This is the tool autoPROC uses to find data sets if only a directory containing images is given.

FlagArgumentsRemark
-r run recursively (default = no)
- return list suitable for automatic processing in autoPROC
-d <dir> search in directory <dir> (default = current directory)
-s <min> <max> minimum and maximum size for image files to consider (default = 512k and 98304k)

imgdate.sh

When the records of the exact data collection strategy employed are lost, this tool will output a sorted (by image timestamp) list of images if run with the "-s flag. It relies on timestamps being present in the image header and being accurate.

imginfo

To extract information in a consistent manner from different image file formats, this command will read as much as possible from the image header.
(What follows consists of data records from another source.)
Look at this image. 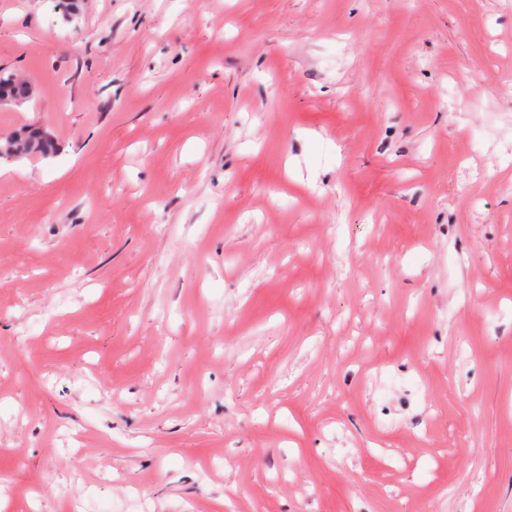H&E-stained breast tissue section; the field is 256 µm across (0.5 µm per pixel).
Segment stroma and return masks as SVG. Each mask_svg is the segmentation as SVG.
<instances>
[{
	"instance_id": "stroma-1",
	"label": "stroma",
	"mask_w": 512,
	"mask_h": 512,
	"mask_svg": "<svg viewBox=\"0 0 512 512\" xmlns=\"http://www.w3.org/2000/svg\"><path fill=\"white\" fill-rule=\"evenodd\" d=\"M0 512H512V0H0ZM32 96V88L14 75H0V105H21ZM54 151L50 136L39 128H25L0 143V159L15 161L31 155L46 156Z\"/></svg>"
}]
</instances>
It is a good idea to test the image header format and content whenever a user encounters a beamline/instrument for the first time or if anything changed on a beamline.
imginfo some.cbf
For various beamline/detector/date combinations we do provide so-called 'override' functions to handle non-standard, incomplete or plainly wrong image header content. However, our goal (dream?) is that one day all image headers will be complete, unambiguous and contain correct values ...

mrfana

Computing statistics on unmerged reflection data in different formats (unmerged MTZ files, INTEGRATE.HKL, XDS_ASCII.HKL or XSCALE) is done with this program as part of the scaling module in autoPROC. For a full list of command-line options, please run
mrfana -h
The most useful command-line options are

FlagArgumentsRemark
-n <nshell> number of bins (equal volume); a negative value will do the 'standard' binning on 1/d**2
-nref <nrefbin> number of measured reflections per bin (default = 1000)
-r <reslow> <reshigh> resolution limits


Last modification: 02.03.2016